DIRECTIONS FOR THIS TASK:
Below are the records. Retype exactly the lines between the lines holding "使用AMQP消息服务器，接收消息。" and "Ø 在右侧面板拖动一个AMQ", inclusive.

TASK MATERIAL:
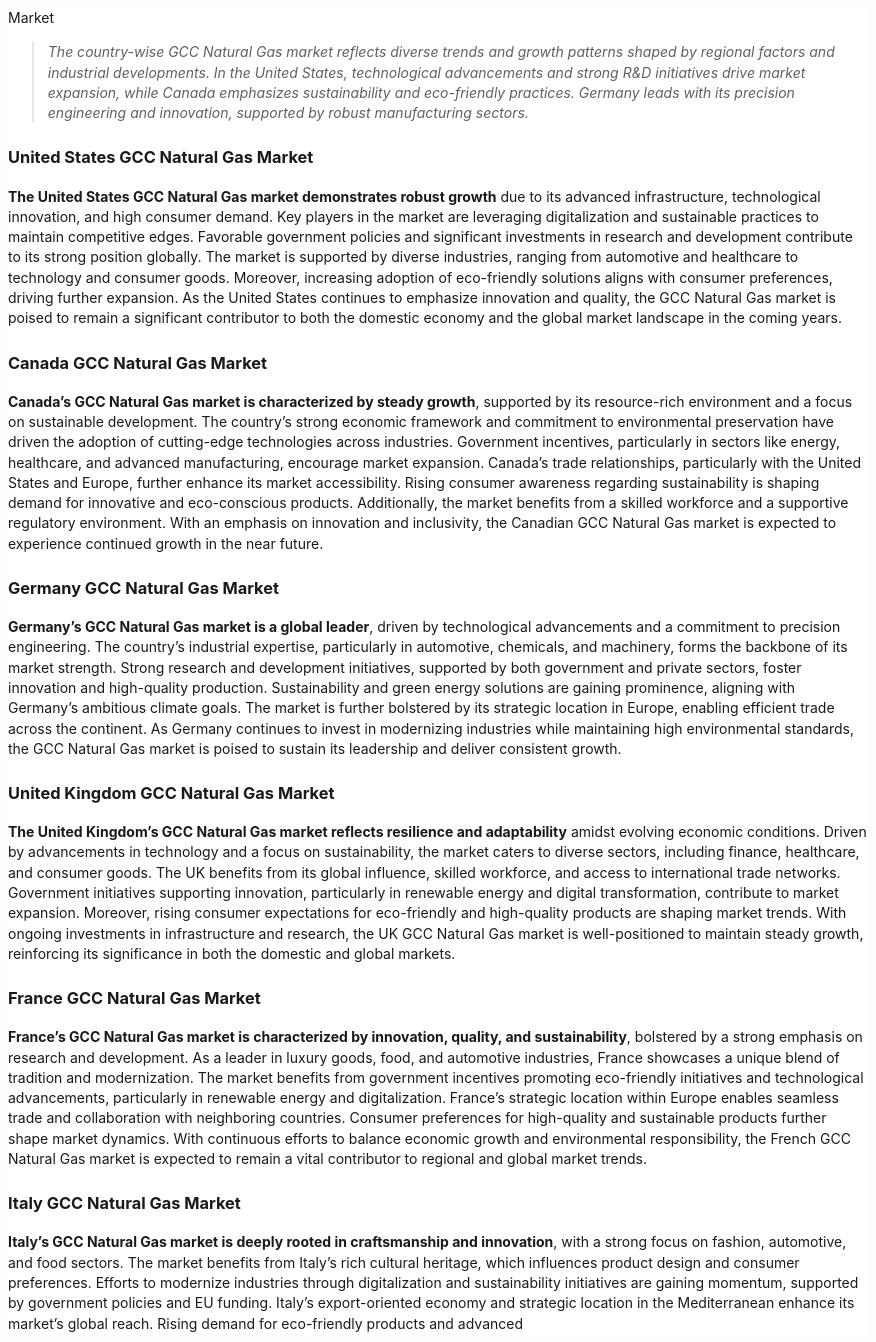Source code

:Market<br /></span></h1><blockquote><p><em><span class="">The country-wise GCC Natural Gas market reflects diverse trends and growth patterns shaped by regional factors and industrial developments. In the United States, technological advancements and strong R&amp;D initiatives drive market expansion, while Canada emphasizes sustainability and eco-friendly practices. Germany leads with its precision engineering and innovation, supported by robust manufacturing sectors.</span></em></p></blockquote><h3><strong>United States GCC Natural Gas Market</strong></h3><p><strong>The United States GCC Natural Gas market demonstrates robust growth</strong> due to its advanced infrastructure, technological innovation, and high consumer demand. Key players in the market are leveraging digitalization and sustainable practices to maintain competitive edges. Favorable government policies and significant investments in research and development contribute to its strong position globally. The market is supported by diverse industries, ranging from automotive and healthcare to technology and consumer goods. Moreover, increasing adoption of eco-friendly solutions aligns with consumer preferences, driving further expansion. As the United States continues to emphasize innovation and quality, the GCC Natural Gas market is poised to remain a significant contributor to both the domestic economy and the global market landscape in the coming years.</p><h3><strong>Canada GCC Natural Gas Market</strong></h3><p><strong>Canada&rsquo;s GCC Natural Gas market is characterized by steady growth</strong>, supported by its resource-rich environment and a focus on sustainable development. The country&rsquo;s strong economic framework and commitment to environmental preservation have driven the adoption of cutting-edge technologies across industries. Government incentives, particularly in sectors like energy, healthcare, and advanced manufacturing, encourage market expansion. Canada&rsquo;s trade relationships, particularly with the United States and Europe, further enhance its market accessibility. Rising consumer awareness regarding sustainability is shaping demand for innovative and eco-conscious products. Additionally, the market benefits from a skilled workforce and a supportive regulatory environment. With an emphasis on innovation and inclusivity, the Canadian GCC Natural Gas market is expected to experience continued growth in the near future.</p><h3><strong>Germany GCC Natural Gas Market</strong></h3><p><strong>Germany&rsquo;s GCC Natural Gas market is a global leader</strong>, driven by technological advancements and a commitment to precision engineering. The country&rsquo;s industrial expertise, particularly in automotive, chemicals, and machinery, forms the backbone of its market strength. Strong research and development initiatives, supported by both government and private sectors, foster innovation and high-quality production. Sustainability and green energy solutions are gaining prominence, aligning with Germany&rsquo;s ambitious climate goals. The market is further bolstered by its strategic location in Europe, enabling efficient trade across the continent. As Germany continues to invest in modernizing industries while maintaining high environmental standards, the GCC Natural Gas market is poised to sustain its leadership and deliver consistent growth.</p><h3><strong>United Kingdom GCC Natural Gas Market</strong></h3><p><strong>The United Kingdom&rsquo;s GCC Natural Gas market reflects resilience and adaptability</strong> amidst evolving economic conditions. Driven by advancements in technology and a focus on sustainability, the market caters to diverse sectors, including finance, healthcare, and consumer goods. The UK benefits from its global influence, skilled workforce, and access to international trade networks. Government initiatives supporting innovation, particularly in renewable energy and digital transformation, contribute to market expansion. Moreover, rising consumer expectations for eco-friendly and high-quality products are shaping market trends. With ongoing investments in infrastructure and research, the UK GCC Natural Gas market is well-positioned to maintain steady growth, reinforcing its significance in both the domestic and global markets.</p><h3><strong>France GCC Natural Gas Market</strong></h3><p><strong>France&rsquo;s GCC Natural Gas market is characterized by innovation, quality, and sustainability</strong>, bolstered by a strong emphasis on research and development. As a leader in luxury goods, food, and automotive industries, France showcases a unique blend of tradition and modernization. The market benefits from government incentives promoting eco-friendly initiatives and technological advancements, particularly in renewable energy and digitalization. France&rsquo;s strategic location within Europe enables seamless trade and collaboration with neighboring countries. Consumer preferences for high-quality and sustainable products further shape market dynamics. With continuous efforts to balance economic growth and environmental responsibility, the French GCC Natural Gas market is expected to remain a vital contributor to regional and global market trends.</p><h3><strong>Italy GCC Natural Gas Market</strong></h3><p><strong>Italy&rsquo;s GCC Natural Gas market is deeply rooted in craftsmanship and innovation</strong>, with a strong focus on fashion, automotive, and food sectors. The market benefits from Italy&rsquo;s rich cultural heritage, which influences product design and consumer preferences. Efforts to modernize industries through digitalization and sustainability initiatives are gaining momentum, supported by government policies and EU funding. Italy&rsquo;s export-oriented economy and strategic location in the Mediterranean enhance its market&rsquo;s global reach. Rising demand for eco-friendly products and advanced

---

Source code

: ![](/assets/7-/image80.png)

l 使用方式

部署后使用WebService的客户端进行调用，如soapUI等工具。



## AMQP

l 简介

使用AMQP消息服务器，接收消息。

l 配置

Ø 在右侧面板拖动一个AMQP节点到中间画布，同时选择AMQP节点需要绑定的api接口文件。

SOLUTION FOR THIS TASK:
使用AMQP消息服务器，接收消息。

l 配置

Ø 在右侧面板拖动一个AMQP节点到中间画布，同时选择AMQP节点需要绑定的api接口文件。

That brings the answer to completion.